Note that $$\int_{0}^{1}f_X(x)dx = \int_{0}^{\infty}f_Z(z)dz = \int_{0}^{\infty}\frac{1}{(\pi+z)^{2}+z^{2}}dz $$ Adopting to our case a formula from Gradshteyn and Ryzhik 7th ed. (3.252(1), p.325) we find that

$$\int_{0}^{\infty}f_Z(z)dz = \frac 14 = \int_{0}^{1}f_X(x)dx \Rightarrow \int_{0}^{1}4f_X(x)dx =1$$

So it is the random variable with density $\tilde f_X(x) = 4f_X(x)$ that has the (truncated) support $[0,1]$ that validates the treatment of our intergal as an expected value: $$I = -\frac {\pi}{4}\int_{0}^{1}4f_X(x)\ln xdx = -\frac {\pi}{4}E[\ln X]$$

What have we accomplished (if anything)? We have transformed the problem: from

"prove that $I =\frac{\pi}{8}\ln\frac{\pi^2}{8}$"
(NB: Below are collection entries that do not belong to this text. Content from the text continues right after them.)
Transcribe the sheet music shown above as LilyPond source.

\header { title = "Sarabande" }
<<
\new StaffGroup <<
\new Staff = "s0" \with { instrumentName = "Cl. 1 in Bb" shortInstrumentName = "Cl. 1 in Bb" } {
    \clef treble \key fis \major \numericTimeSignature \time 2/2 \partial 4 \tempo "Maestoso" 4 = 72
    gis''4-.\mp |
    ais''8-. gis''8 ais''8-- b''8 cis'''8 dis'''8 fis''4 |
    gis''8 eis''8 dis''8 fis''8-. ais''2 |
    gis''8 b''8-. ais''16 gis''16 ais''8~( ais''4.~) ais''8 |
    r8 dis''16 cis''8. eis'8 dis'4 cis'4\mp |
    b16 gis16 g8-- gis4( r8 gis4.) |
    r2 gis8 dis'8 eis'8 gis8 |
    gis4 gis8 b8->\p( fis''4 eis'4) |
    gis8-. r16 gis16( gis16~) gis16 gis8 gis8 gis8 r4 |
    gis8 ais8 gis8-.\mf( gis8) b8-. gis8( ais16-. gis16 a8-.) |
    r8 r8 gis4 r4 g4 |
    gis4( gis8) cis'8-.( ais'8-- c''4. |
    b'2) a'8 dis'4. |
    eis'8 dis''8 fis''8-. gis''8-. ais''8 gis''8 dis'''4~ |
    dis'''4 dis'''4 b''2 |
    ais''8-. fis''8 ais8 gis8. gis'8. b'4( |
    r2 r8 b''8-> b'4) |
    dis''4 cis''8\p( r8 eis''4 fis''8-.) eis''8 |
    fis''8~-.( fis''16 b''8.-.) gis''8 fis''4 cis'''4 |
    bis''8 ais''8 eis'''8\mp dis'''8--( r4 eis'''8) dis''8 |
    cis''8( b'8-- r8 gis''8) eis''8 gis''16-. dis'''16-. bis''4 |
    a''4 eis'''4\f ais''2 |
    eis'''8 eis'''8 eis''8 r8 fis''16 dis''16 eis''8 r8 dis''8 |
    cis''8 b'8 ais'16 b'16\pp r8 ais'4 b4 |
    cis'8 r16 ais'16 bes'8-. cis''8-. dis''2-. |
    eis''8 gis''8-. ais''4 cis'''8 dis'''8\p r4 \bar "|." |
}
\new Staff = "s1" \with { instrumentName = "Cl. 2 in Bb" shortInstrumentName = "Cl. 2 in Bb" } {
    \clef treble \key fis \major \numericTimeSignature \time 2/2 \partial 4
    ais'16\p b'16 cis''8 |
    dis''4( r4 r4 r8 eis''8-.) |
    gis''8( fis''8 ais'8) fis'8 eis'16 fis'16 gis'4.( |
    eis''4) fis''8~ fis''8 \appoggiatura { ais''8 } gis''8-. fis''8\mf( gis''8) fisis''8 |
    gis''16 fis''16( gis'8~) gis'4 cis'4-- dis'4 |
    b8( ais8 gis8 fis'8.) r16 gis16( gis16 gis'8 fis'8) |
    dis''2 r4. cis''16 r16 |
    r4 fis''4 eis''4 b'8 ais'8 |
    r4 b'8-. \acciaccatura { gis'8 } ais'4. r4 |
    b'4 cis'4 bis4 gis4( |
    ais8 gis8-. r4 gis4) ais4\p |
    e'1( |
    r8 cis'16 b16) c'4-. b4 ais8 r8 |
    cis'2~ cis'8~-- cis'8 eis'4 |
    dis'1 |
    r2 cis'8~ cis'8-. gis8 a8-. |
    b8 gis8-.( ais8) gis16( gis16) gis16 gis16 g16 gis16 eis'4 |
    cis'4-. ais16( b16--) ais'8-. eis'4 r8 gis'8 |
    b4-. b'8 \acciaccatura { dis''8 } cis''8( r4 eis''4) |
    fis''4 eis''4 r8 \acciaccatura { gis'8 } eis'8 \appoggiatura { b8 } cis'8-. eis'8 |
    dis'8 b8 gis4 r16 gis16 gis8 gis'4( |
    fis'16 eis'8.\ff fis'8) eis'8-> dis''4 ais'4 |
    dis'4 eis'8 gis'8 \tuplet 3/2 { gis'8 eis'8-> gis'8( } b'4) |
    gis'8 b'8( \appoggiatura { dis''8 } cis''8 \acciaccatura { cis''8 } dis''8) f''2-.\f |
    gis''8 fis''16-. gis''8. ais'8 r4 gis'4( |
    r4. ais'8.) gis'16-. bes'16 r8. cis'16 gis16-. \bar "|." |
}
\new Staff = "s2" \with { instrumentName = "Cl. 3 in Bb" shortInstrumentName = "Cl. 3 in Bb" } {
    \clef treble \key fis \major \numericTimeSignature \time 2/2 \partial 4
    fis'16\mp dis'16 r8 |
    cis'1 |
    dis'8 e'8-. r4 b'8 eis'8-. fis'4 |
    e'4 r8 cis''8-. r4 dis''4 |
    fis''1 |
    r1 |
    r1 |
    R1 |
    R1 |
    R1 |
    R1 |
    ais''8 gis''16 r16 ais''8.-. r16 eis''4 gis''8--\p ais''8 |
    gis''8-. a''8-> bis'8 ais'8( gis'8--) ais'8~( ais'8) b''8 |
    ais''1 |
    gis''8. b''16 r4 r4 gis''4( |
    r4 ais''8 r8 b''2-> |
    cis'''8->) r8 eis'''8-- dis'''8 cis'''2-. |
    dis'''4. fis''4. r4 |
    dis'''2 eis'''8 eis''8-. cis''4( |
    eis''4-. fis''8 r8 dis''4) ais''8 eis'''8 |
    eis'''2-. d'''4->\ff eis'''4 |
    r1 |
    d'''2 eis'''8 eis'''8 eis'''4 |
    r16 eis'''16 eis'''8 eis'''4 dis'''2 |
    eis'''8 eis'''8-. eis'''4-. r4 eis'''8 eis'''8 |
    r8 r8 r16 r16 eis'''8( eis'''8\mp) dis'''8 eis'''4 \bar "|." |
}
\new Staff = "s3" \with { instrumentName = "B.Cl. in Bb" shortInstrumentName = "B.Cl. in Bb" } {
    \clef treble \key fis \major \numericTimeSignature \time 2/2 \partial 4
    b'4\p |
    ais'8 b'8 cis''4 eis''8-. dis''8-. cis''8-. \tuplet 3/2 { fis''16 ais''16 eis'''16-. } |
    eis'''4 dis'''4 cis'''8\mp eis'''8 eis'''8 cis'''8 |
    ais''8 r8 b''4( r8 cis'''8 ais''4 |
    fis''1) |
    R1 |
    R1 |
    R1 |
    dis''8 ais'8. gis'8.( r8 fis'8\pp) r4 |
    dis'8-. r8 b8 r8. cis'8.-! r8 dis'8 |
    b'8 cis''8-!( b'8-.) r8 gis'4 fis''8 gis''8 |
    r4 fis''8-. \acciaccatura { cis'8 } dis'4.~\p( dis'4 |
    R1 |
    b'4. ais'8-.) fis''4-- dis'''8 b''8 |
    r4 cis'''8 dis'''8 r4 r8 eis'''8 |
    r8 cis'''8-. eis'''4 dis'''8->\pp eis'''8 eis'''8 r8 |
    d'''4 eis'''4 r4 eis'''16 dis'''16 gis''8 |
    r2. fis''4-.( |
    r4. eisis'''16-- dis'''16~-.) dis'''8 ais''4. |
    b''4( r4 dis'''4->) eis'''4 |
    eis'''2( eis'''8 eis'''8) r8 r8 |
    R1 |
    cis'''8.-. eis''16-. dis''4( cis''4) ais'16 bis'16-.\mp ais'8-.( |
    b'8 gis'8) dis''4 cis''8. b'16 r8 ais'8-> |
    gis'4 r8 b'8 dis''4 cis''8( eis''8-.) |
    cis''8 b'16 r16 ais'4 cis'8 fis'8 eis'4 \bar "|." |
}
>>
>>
we now must somehow prove that

"There exists a random variable $X$ with support $[0,1]$ whose logarithm has expected value equal to $-\frac{1}{2}\ln\frac{\pi^2}{8}$".

If this sentence can be proven in general (for existence and uniqueness), then we have "solved the integral".

Another way to try to prove this is to try to match the $\tilde f_X(x)$ density with some known distribution. As an example, we observe that the integral is evaluated in $[0,1]$ which is the support of a Beta distribution. Also, if we can match our density with a Beta distribution, then we know the expression for the expected value of its logarithm : $E[\ln X]=\psi(a) - \psi(a+b)$, where $\psi()$ is the digamma function. Therefore, if we postulate a Beta density for $X$, $$4f_X(x) = \frac {x^{a-1}(1-x)^{b-1}}{\operatorname{B}(a,b)},\; a,b>0$$ the integral should satisfy
$$I = -\frac {\pi}{4}\Big(\psi(a) - \psi(a+b)\Big)$$

Here, the task has become to determine $a^*>0,b^*>0$ such that

$$ -\frac {\pi}{4}\Big(\psi(a^*) - \psi(a^*+b^*)\Big) = \frac{\pi}{8}\ln\frac{\pi^2}{8}\qquad [A]$$ and that they also satisfy

$$\frac {x^{a^*-1}(1-x)^{b^*-1}}{\operatorname{B}(a^*,b^*)} = \frac{4}{(\pi+S(x))^{2}+S(x)^{2}}\frac {2x^2}{1-x^4},\;\; \forall x\in [0,1]\qquad [B]$$

Note that the second equation must hold for the whole interval $x\in [0,1]$. If existence and uniqueness of the solution to this system of non-linear equations can be proven, we have essentially "solved the integral". If non-existence is proved, then the postulate of a beta-distributed $X$ is rejected. A comment has already shown that this postulate should be rejected, but I leave it as an example of the approach.

But the general approach, and the transformation of the integral into an expected value of $\ln X$ remains valid.